### Task
Leaving the pictures aside, return the listing exactly as it appears.

Material to process below:

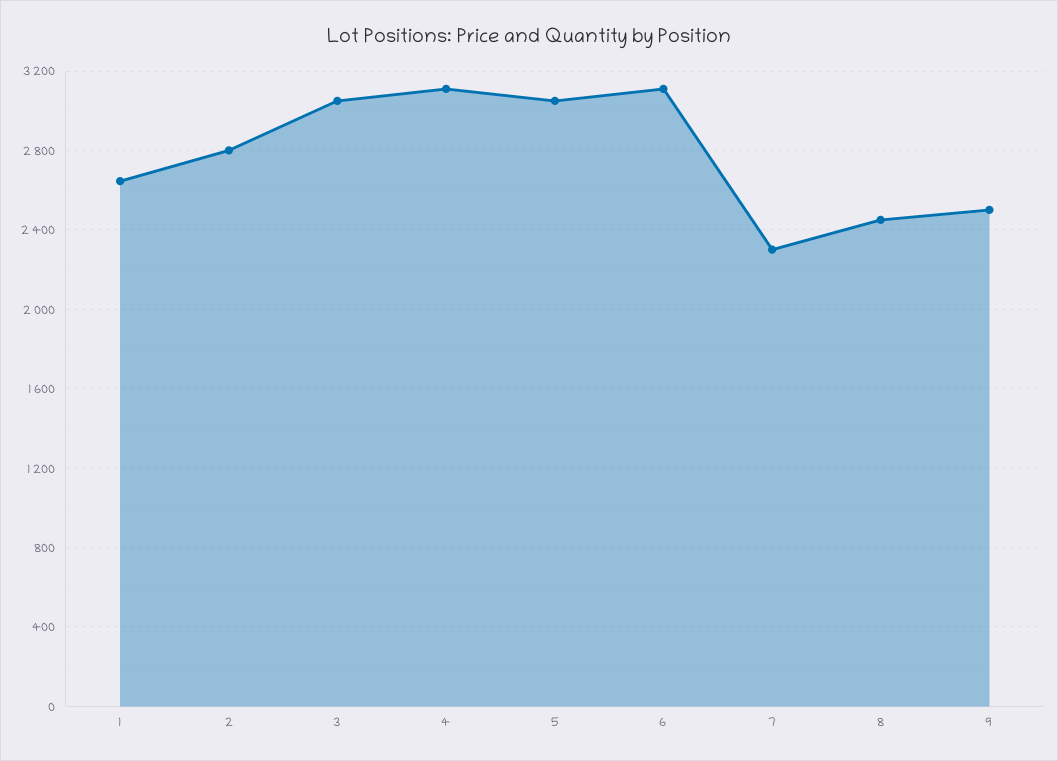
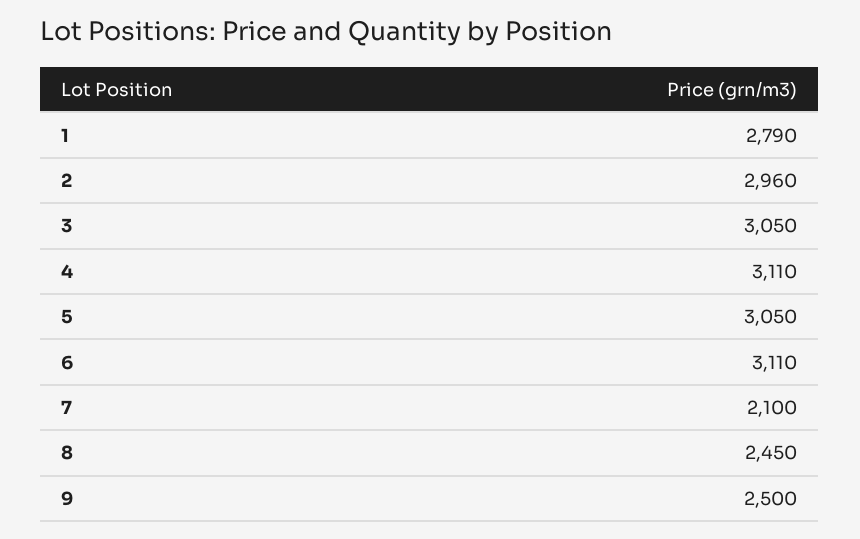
1: 2650 -> 2790
2: 2800 -> 2960
7: 2300 -> 2100

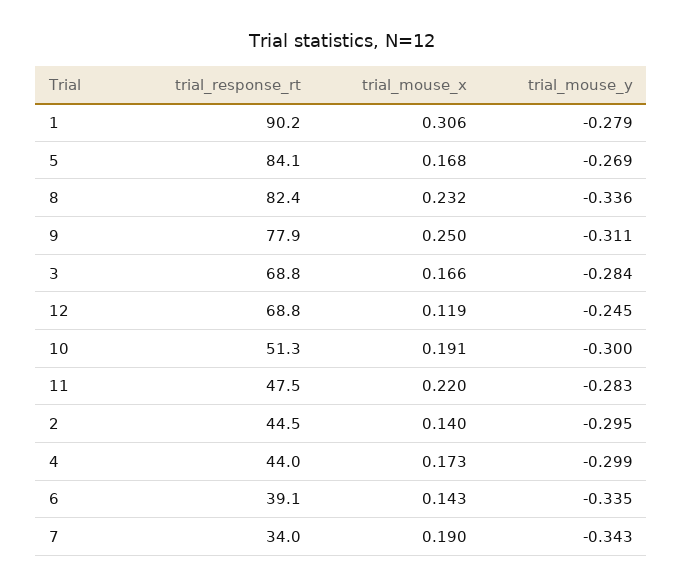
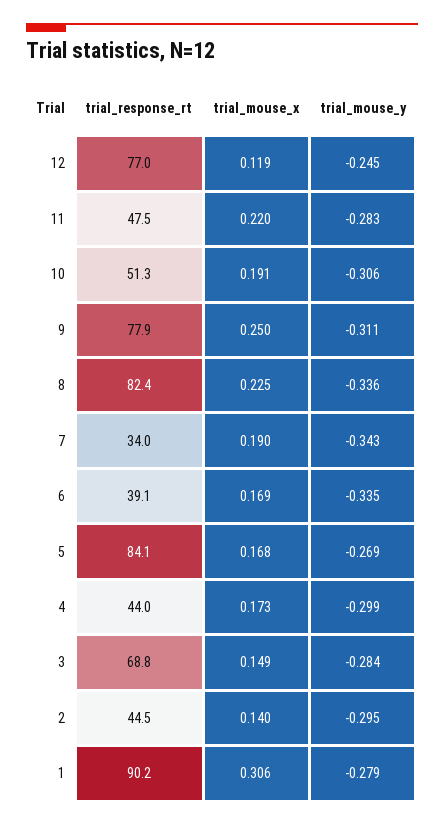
trial_mouse_x, 8: 0.232 -> 0.225
trial_mouse_x, 3: 0.166 -> 0.149
trial_response_rt, 12: 68.8 -> 77
trial_mouse_y, 10: -0.3 -> -0.306
trial_mouse_x, 6: 0.143 -> 0.169

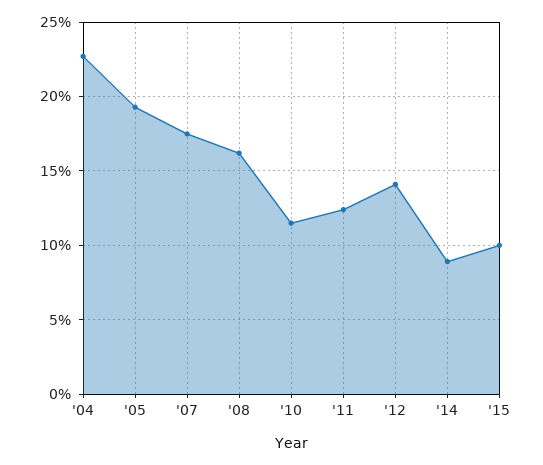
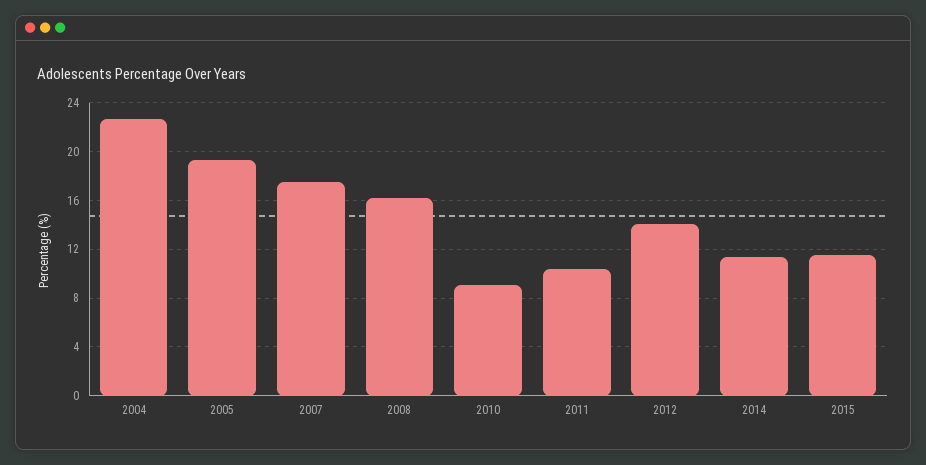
'10: 11.5 -> 9
'11: 12.5 -> 10.5
'14: 9 -> 11.5
'15: 10 -> 11.5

End of Material to process.

### Task response
1: 2650 -> 2790
2: 2800 -> 2960
7: 2300 -> 2100

trial_mouse_x, 8: 0.232 -> 0.225
trial_mouse_x, 3: 0.166 -> 0.149
trial_response_rt, 12: 68.8 -> 77
trial_mouse_y, 10: -0.3 -> -0.306
trial_mouse_x, 6: 0.143 -> 0.169

'10: 11.5 -> 9
'11: 12.5 -> 10.5
'14: 9 -> 11.5
'15: 10 -> 11.5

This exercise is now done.